**TASK:** Please repeat the records below exactly, but only from the line that contains "下のボタンをタップして、ぜひ友だち追加してください。↓↓" onward, ending with the last line.

**DATA:**
============

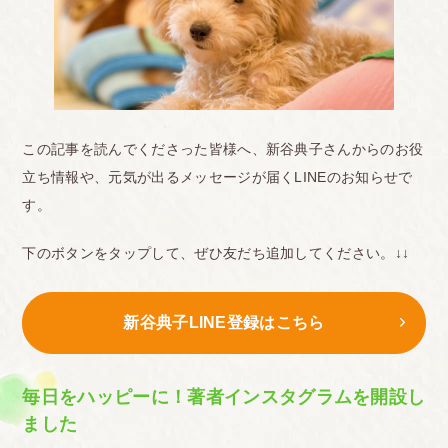
この記事を読んでくださった皆様へ、新谷典子さんからのお役
立ち情報や、元気が出るメッセージが届くLINEのお知らせで
す。
下のボタンをタップして、ぜひ友だち追加してください。↓↓
新谷典子LINE登録はこちら
毎日をハッピーに！著者インスタグラムを開設し
ました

============

**SOLVED PROBLEM:**
下のボタンをタップして、ぜひ友だち追加してください。↓↓
新谷典子LINE登録はこちら
毎日をハッピーに！著者インスタグラムを開設し
ました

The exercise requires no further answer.